In response to members questions it was noted that:-

 

a)         The Better Care Together Programme’s remit did not include proposals to make structural changes in the administration of the NHS such as reducing the number of CCGs for Leicester, Leicestershire or Rutland.

 

b)         Personal Medical Services was 1 of 3 contracts that GPs could hold.  There was a mismatch of funding as the core funding did not reflect the health needs covered by an individual practice.  Reductions made in payments in core contracts, stayed within the health economy and would be focused back into GP practices where the health need was greater.  The CCG would work with the practice to provide additional support to help them build improvements in patient services.

 

c)         One of the principles of the programme was to include an element of double running costs by supporting tandem services.  This was estimated at £250m.  Services would not be closed down in one sector until replacement services in another sector were shown to demonstrate the desire benefits in service delivery.
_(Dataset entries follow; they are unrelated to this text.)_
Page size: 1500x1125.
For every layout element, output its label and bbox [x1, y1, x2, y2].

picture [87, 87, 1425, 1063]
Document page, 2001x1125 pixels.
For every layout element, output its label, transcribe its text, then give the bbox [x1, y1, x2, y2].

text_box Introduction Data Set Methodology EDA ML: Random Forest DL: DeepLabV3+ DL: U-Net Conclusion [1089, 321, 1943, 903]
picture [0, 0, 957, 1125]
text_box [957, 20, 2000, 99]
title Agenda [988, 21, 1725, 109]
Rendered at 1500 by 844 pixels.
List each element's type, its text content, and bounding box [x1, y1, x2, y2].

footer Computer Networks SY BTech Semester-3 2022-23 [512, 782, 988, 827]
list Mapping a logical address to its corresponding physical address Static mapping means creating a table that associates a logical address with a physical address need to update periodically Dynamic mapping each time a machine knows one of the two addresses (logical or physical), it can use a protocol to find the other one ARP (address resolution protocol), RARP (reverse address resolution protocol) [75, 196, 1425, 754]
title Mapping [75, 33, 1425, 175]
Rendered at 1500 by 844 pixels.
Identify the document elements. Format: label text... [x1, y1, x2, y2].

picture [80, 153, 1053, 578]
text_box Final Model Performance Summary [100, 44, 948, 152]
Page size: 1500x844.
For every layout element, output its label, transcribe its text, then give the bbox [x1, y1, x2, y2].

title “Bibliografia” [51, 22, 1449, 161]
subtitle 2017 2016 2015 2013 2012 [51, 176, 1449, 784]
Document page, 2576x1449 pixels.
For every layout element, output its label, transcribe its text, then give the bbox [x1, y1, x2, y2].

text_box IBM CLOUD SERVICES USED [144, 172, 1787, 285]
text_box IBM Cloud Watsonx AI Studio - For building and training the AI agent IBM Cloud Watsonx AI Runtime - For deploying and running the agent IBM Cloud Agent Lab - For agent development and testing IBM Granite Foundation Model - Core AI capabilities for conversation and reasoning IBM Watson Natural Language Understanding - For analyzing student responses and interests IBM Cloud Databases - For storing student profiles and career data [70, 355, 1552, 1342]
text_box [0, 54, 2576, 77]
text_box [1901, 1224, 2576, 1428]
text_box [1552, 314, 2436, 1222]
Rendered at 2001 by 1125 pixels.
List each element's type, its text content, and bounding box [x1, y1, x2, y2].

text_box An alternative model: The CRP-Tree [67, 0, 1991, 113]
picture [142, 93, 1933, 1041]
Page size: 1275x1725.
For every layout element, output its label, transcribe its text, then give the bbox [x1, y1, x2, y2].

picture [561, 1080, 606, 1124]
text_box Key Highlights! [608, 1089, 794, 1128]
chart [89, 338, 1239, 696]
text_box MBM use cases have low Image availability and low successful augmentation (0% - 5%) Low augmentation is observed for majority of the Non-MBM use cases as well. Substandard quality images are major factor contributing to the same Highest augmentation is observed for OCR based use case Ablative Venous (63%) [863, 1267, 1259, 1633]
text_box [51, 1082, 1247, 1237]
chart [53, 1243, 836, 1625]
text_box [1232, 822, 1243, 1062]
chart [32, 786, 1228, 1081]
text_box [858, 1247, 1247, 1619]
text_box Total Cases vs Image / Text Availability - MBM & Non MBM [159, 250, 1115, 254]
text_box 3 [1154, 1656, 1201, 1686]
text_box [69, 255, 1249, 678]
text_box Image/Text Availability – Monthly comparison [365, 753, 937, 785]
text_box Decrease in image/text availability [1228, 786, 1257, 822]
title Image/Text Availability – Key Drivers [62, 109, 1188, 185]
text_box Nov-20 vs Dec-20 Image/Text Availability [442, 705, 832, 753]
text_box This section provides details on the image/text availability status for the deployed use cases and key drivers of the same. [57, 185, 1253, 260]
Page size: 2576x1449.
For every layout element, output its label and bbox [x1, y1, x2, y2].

d)         The programme had been driven by clinicians with input from the public and patients and it was felt that this would give the programme a better chance of providing the envisaged benefits.

 

e)         The programme would be subject to continued scrutiny and the Project Board would be considering different methods of scrutiny , particularly where specialist advice was required.

 

With the consent of the Chair, Sally Ruane asked the following questions:-

 

a)         Is the plan going to lead to a restructured workforce which, overall, is of a lower skill mix than is currently the case?

 

b)         Does the expenditure of £800m to achieve a gain of £17m represent a good use of public money?

 

c)         What dangers are posed to the public through the closure of 427 beds in the context of rising need and a chronic current bed shortage?

 

d)         Given that the tables and figures shown in the plan and strategic outline case terminate at the end of the five or seven year period, what will the picture be, financially and in terms of beds and workforce, for the five, ten, fifteen or twenty years after the end of the plan?

 

e)         Why has there been no serious exploration of alternative options?

 

f)          The evidence shows that community initiatives only selectively and in a limited way lead to a reduction in unplanned hospital admissions and there is no evidence to show that they will lead to a cheaper model of care. So how feasible is it to have a plan which depends upon both of these features? And have other risks inherent in the project been adequately assessed and addressed?

 

It was agreed that the Interim Programme Director would provide a written response to the questions and that copies of the response would be sent to members of the Commissions at a later date.

 

RESOLVED:

 

That the presentation be received and noted and that the Interim Programme Director provide a written response to the questions submitted by a member of the public and that copies of the response be circulated to members at a later date.